**Document segment**:
*** Begin section ***

The Welsh are NOT English
Mario Rinvolucri is a Pilgrims associate, who was one of the four people who worked on WAYS OF DOING that Cambridge brought out in 1998. Barbara Garside and Paul Davis were the other two writers and Penny Ur was our loyal and demanding editor. The book is about psychological and practical processes in general life and also in the FL class and exam rooms. Did you know that people chomp through a pizza using varied strategies and that pre-exam fear varies a lot from victim to victim?
“I am sick and tired of hearing that in May 1940 England stood alone against the forces of Fascism on the beaches of Dunquerque” says a Liverpool-Welsh friend of mine, “haven’t they heard of Wales and Scotland?” Her family came from the huge quarries of Blaenau Festiniog in the mountains of Snowdonia that used to supply the world with blue roofing slate. Eryl gets particularly cross when she hears old chestnuts like” Welsh people will speak Welsh together so English people can’t understand” when exactly the opposite is true with a group round a table in the pub talking Welsh quite naturally who will nearly always switch to English if a non-Welsh speaker joins the group.
The Welsh are courteous Celtic people who are very rapport-sensitive and so, if you, an outsider, ask for road directions the main thing for the Welsh speaker is to have a good, friendly chat. The English person gets exasperated by instructions like these: “Ah, well what you want to do is go on down this road until a quarter of a mile before you see the chapel on the right and then take a sharp left.....”
I hope the way the last paragraph is written gives you a feel for the way these two cultures helplessly misunderstand one another.
These misunderstandings have a long lineage......going back to the end of the 11th Century when the triumphant Normans decided to add Wales to their territories. Wales is, indeed, the first foreign colony that the London Anglo-Norman kings decided to add to their possessions. The descendants of William the Conqueror tried to hold down the coastal areas of Wales by building vast, state-of-the-art castles at the river mouths. It was during the following four centuries of ambushes, guerrilla warfare, and set battles that the English established their self-image as “civilised” masters of a backward people speaking a barbaric language and “needing ng” to be civilised. English contempt for Wales is to be seen in the low value placed on learning the Welsh language, at least until comparatively recently. It did not occur to my parents, settling in Wales after WW2, to even learn greetings and openers in Welsh. My younger brother never learnt a word of Welsh when he settled in the sixties in rural Wales with his Liverpudlian wife. Their four boys went to the bi-lingual village school and all picked up the language fairly fluently. My third nephew took a degree in Welsh at Aberystwyth University
You will still today find Welsh people who feel strong passive anger against the people who come from somewhere over there to the East where there is blanket ignorance about the land of Prince Llewelyn and the Red Dragon. Maggie, married to a Catalan husband, was on holiday in a remote part of North Wales; her husband had ordered four pints of beer for the two couples. Maggie got up and in Welsh, her only language until the age of 12, asked where the toilet was. The innkeeper changed colour and bleated apologetically: “How could I know you speak the Ancient Language........look here...... tell your husband to bring that horse’s piss back to the bar and I’ll go round the back and get you some of the good stuff.....!”

*** End section ***

Keypoint data per instance:
*** Begin section ***

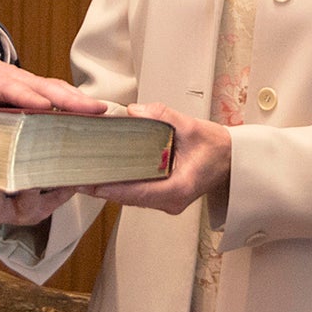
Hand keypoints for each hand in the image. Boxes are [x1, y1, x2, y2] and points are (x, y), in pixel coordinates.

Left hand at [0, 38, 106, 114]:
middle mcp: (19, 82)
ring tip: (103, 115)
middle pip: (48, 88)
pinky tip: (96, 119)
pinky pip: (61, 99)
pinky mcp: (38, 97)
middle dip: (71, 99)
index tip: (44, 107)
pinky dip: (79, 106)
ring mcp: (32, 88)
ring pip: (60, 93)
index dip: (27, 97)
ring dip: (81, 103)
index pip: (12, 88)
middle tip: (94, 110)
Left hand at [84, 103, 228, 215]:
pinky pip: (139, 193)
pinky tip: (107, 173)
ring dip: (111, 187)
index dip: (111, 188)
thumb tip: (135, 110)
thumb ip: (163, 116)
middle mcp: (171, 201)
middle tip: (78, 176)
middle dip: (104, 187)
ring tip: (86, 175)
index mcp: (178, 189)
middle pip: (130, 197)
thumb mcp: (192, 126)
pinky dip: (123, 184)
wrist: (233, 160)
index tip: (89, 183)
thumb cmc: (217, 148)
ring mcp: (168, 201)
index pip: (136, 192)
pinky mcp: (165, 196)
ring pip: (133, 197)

*** End section ***
*** Begin section ***

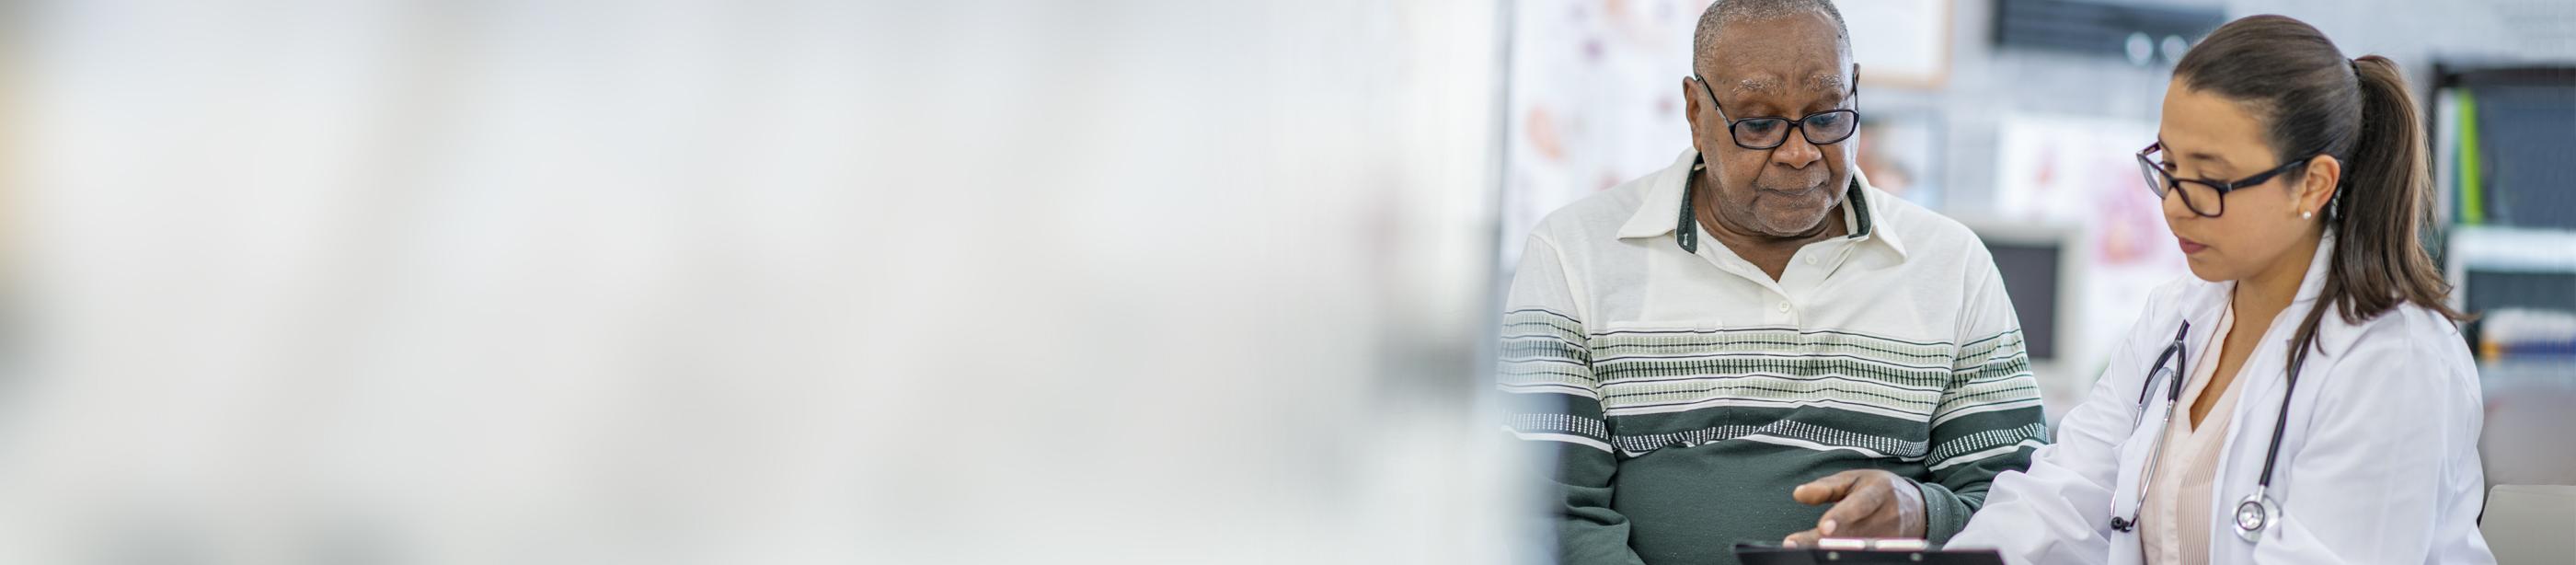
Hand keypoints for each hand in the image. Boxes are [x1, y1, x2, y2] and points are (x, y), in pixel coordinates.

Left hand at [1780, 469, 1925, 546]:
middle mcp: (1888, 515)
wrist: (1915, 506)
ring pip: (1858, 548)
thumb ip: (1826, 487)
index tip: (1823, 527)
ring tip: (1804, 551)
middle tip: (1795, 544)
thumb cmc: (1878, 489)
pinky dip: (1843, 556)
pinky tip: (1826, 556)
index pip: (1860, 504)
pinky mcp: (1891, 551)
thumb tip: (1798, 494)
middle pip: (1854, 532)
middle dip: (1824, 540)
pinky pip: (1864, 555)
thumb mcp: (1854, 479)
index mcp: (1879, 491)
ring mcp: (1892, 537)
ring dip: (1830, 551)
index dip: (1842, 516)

*** End section ***
*** Begin section ***

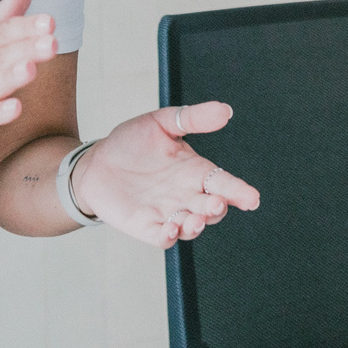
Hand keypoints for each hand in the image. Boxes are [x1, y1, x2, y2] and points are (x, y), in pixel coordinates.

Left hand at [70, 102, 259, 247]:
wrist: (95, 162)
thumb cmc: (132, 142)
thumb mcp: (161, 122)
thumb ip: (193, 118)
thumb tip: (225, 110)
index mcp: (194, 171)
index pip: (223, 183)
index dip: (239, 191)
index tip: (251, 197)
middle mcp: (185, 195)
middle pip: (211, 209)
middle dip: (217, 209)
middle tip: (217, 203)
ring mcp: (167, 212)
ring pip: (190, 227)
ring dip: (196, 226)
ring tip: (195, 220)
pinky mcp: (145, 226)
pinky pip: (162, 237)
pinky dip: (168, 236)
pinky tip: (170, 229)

*** End section ***

**Work request 1**: In the essay on the Welsh and the English, what did the huge quarries of Blaenau Festiniog once supply to the world?
**Work request 2**: Resume the essay on how the Welsh and the English misunderstand each other, picking up right after its final sentence.

**Output 1**: Blue roofing slate.

**Output 2**:
Before the creation of the Welsh Assembly and the devolution of many powers from London the passive anger among ordinary people was much more apparent. The UK Government of Wales Act of Parliament set up the Welsh Assembly in 2006. There had been a time when Welsh Nationalists regularly burnt down non-Welsh second homes. Between 1979 and 1991 Meibion Glyndwr (Sons of Glendower) was involved in 228 arson attacks and in many cases the arsonists were not identified and detained.
Having an executive assembly of their own has certainly brought pride and satisfaction to many people in Wales. The debates in the Cardiff Parliament are fully bi-lingual and the interpretation is fast, accurate and unerring........ technically it is hugely better than what happens in the European Parliament, though clearly the Strasbourg Assembly has to cope with perhaps insurmountable, multiple interpretation problems.
Another useful development in Wales is that language classes for adult in –comers are becoming more popular and these learners are served by highly motivated teachers of Welsh. I have had the honour of doing training workshops for these folk both in North and South Wales and have been wowed by their dedication to the language itself and their love for their English speaking students. My decision to use an interpreter did slow things down a bit with a crowd of highly competent bi-linguals but paid off in terms respect for their mission. (I hit on this demonstration of respect while training teachers of Basque in North Spain: the interpreter would turn my Spanish into sonorous Euskera.)
Let me round of f these thoughts on Welsh ways of coping with in-comer insensitivity by sharing with you a scene that took place in North Wales this last May when my wife and I were on holiday in Caernarfon . We were a foursome sitting outside a pub in the town centre. It was the day that a UK princeling was marrying his American girl-friend, Megan. Two local men came out of the pub to have a smoke (smoking in UK pubs has been banned for some time) and the breeze wafted their smoke over to where my friend’s wife was sitting. Jane put up with this for a bit and then turned to the guys, and in her posh, boarding school English told him that she was allergic to tobacco smoke and would he mind moving. I saw the man trying hard to deal with the fury that her self-assured arrogance, her English upper class knowing she was right, her feeling of entitlement there in the square of his home town aroused in his heart... He stifled his feelings as Welsh people often feel they have to....... When taken to task later Jane was 100% percent unrepentant- she failed to begin to mentally reverse roles with him, to see that she could have easily moved to a different seat. How often will English ”Janes” have lorded it over the “natives” in India, Malaya, Hong Kong, Kenya, Jamaica and umpteen other territories to have later fallen under the jackboot of the English.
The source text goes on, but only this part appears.